An objective means of assessing the plausibility of implied ancestral phenotypes is essential if the criterion of consistency among ancestral states for multiple characters is to be useful. Ancestral phenotypes were evaluated here according to whether they occur among observed states for the terminal nodes of the phylogeny (i.e. known species). This convenient criterion for assessing combinations of inferred ancestral states is only appropriate, however, if the distribution of phenotypes exhibited by known species adequately represents the range of attainable phenotypes; where this is not the case, the absence of particular phenotypes may be attributable to either anagenesis or extinction. All inconsistent ancestral states for the two models that best fit the data entail ancestors possessing well-developed forelimbs and moderately reduced hind limbs (see and above). Although similar phenotypes are observed in the closely related clade Anomalopus
(see Wiens 2009
), known species of Lerista
never exhibit fewer digits for the pes than the manus (indeed, the combination of well-developed forelimbs and substantially reduced hind limbs is exceedingly rare in squamates generally). The phylogenetic distribution of particular (observed) digit configurations indicates that nearly all configurations have evolved independently multiple times (). Moreover, observed digit configurations represent a continuous, relatively limited region of the possible morphospace (the shaded cells in the inset of ). Accordingly, it may be assumed that the potential morphospace available to the immediate ancestor of Lerista
is completely occupied (or nearly so). Insofar as this assumption is valid, our analyses indicate that the two-rate model with unordered character state transitions and a specified rate of digit acquisition of zero (model E) yields accurate ancestral character state reconstructions for both the manus and pes.

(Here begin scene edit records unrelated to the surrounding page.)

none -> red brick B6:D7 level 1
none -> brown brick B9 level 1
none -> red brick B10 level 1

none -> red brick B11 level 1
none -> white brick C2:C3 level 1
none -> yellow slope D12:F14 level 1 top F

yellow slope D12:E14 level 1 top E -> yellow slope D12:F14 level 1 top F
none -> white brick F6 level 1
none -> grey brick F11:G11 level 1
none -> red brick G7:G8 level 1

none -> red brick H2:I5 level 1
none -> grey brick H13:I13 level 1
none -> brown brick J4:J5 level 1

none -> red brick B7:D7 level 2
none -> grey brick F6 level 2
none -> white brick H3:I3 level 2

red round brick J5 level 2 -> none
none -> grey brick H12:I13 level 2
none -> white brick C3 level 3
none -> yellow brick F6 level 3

Comparisons of implied ancestral phenotypes with phenotypes represented among known species provides an independent, potentially powerful means of evaluating ancestral character state reconstructions. Application of this criterion in assessing inferences of ancestral limb morphology in Lerista indicates that the best-fitting model for the pes yields inaccurate ancestral state estimates, and that alternative (suboptimal) models perform significantly better. Although our results validate concerns that ancestral state reconstructions may seriously mislead inferences of evolutionary patterns, they also demonstrate that this possibility may be substantially negated by considering ancestral state estimates for multiple characters in combination.